Leave out the pictures and restate exactly, and only, the lines from the one that contains "Wszelkie prawa zastrzeżone." through the final line of the material below.
※
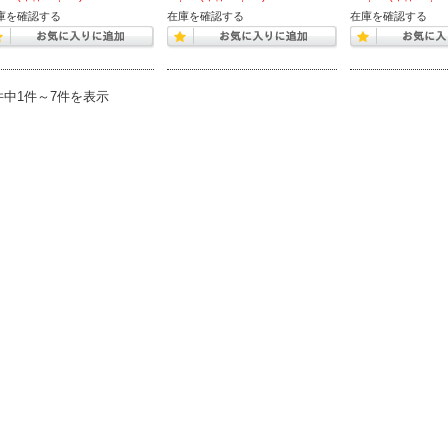
庫を確認する
在庫を確認する
在庫を確認する
件中1件～7件を表示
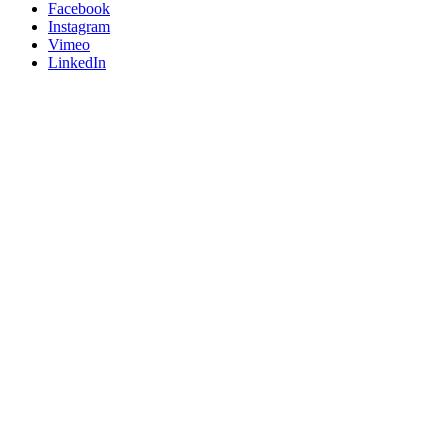
Facebook
Instagram
Vimeo
LinkedIn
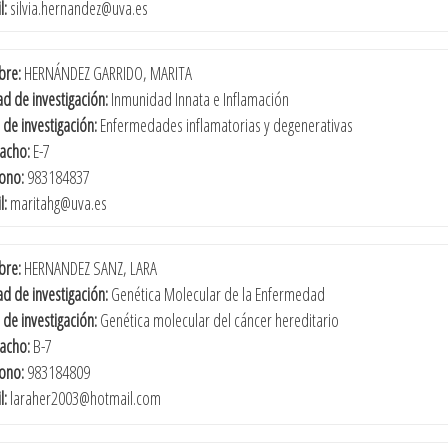
l:
silvia.hernandez@uva.es
re:
HERNÁNDEZ GARRIDO, MARITA
d de investigación:
Inmunidad Innata e Inflamación
 de investigación:
Enfermedades inflamatorias y degenerativas
acho:
E-7
fono:
983184837
l:
maritahg@uva.es
re:
HERNANDEZ SANZ, LARA
d de investigación:
Genética Molecular de la Enfermedad
 de investigación:
Genética molecular del cáncer hereditario
acho:
B-7
fono:
983184809
l:
laraher2003@hotmail.com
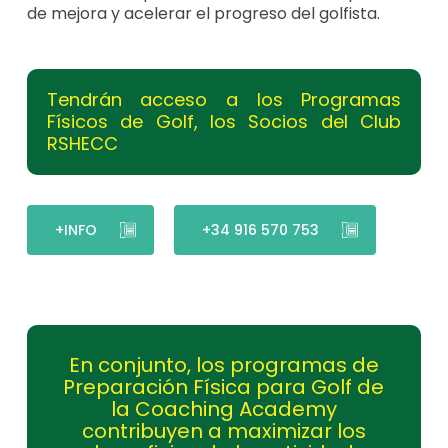
de mejora y acelerar el progreso del golfista.
Tendrán acceso a los Programas
Físicos de Golf, los Socios del Club
RSHECC
+INFO
+34 916 570 753
En conjunto, los programas de
Preparación Física para Golf de
la Coaching Academy
contribuyen a maximizar los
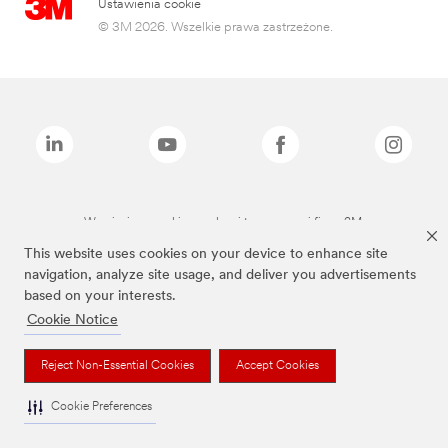
Ustawienia cookie
© 3M 2026. Wszelkie prawa zastrzeżone.
Wymienione marki są znakami towarowymi firmy 3M.
This website uses cookies on your device to enhance site
navigation, analyze site usage, and deliver you advertisements
based on your interests.
Cookie Notice
Reject Non-Essential Cookies
Accept Cookies
Cookie Preferences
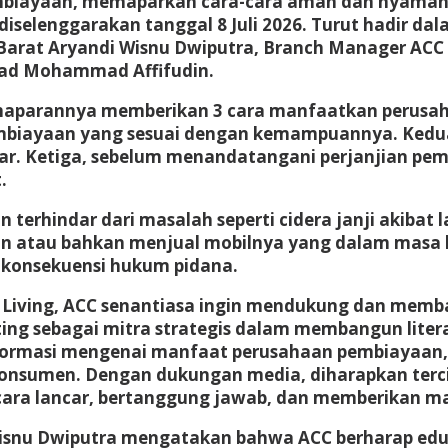
 pembiayaan, memaparkan cara-cara aman dan nyam
selenggarakan tanggal 8 Juli 2026. Turut hadir dal
 Barat Aryandi Wisnu Dwiputra, Branch Manager AC
ead Mohammad Affifudin.
emaparannya memberikan 3 cara manfaatkan perusa
mbiayaan yang sesuai dengan kemampuannya. Kedua,
nar. Ketiga, sebelum menandatangani perjanjian pe
.
terhindar dari masalah seperti cidera janji akibat 
atau bahkan menjual mobilnya yang dalam masa kre
 konsekuensi hukum pidana.
ter Living, ACC senantiasa ingin mendukung dan me
ting sebagai mitra strategis dalam membangun lite
nformasi mengenai manfaat perusahaan pembiayaan
onsumen. Dengan dukungan media, diharapkan terci
ara lancar, bertanggung jawab, dan memberikan man
Wisnu Dwiputra mengatakan bahwa ACC berharap edu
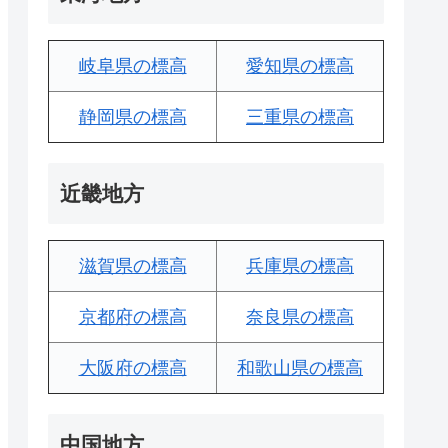
岐阜県の標高
愛知県の標高
静岡県の標高
三重県の標高
近畿地方
滋賀県の標高
兵庫県の標高
京都府の標高
奈良県の標高
大阪府の標高
和歌山県の標高
中国地方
※
**RESULT OF THIS EXERCISE:**
© 3M 2026. Wszelkie prawa zastrzeżone.
Wymienione marki są znakami towarowymi firmy 3M.
This website uses cookies on your device to enhance site
navigation, analyze site usage, and deliver you advertisements
based on your interests.
Cookie Notice
Reject Non-Essential Cookies
Accept Cookies
Cookie Preferences
 pembiayaan, memaparkan cara-cara aman dan nyam
selenggarakan tanggal 8 Juli 2026. Turut hadir dal
 Barat Aryandi Wisnu Dwiputra, Branch Manager AC
ead Mohammad Affifudin.
emaparannya memberikan 3 cara manfaatkan perusa
mbiayaan yang sesuai dengan kemampuannya. Kedua,
nar. Ketiga, sebelum menandatangani perjanjian pe
.
terhindar dari masalah seperti cidera janji akibat 
atau bahkan menjual mobilnya yang dalam masa kre
 konsekuensi hukum pidana.
ter Living, ACC senantiasa ingin mendukung dan me
ting sebagai mitra strategis dalam membangun lite
nformasi mengenai manfaat perusahaan pembiayaan
onsumen. Dengan dukungan media, diharapkan terci
ara lancar, bertanggung jawab, dan memberikan man
Wisnu Dwiputra mengatakan bahwa ACC berharap edu
岐阜県の標高
愛知県の標高
静岡県の標高
三重県の標高
近畿地方
滋賀県の標高
兵庫県の標高
京都府の標高
奈良県の標高
大阪府の標高
和歌山県の標高
中国地方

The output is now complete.